Page-level text extractions
___
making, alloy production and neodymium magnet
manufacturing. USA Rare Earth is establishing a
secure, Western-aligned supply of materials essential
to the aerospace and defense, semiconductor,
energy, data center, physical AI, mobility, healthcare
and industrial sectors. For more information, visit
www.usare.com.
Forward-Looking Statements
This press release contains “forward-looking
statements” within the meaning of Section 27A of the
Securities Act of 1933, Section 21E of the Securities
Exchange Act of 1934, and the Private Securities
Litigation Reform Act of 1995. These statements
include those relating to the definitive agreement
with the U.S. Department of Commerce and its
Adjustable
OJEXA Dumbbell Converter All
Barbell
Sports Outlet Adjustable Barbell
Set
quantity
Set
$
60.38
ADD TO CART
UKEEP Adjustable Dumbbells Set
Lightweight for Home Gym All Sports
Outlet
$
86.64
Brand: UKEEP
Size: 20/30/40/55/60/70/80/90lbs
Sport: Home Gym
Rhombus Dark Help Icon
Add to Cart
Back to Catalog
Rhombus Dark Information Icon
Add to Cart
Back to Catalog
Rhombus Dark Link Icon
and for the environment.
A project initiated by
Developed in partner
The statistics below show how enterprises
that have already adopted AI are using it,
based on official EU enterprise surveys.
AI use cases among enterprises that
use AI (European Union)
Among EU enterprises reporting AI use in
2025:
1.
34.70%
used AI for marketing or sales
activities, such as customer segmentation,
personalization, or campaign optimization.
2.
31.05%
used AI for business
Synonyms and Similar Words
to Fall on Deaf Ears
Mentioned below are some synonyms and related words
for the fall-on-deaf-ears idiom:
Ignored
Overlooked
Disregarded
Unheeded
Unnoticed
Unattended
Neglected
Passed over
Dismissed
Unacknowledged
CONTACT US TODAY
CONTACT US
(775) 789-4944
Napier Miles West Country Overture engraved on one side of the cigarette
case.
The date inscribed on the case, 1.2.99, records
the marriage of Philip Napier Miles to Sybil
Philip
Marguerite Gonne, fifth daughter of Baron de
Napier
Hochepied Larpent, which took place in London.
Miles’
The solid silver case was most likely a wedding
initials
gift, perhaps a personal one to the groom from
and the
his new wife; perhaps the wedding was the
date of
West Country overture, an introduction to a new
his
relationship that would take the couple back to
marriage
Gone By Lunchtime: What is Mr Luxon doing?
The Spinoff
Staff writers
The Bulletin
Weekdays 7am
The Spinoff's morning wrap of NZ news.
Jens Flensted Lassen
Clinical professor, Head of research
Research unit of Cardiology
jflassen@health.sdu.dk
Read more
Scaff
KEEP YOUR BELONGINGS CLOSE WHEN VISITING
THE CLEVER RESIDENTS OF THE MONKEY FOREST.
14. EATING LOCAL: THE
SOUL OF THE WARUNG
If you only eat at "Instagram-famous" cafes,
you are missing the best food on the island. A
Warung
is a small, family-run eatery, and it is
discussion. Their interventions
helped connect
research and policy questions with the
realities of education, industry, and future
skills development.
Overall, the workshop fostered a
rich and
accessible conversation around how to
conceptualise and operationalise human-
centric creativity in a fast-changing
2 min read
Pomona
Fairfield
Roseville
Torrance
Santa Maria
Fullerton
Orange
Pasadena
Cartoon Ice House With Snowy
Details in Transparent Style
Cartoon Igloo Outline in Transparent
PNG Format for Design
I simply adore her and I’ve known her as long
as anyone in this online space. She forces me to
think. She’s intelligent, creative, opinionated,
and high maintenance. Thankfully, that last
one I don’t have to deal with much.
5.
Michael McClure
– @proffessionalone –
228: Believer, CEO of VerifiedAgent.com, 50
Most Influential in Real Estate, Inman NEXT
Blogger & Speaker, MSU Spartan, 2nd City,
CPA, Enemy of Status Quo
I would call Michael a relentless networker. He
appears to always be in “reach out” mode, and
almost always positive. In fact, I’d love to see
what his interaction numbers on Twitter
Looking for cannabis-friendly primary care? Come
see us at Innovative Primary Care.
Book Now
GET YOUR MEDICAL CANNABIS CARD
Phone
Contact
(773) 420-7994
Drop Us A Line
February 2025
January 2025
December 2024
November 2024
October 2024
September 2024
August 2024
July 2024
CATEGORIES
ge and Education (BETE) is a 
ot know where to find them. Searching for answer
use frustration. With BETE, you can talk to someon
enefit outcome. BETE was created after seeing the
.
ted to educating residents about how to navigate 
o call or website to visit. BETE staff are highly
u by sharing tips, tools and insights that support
___
_EXERCISE GOAL_: Repeat exactly, and only, the lines of the records above, starting with the line that contains "ted to educating" and ending with the final line, both included.

_SOLUTION TO THIS EXERCISE_:
ted to educating residents about how to navigate 
o call or website to visit. BETE staff are highly
u by sharing tips, tools and insights that support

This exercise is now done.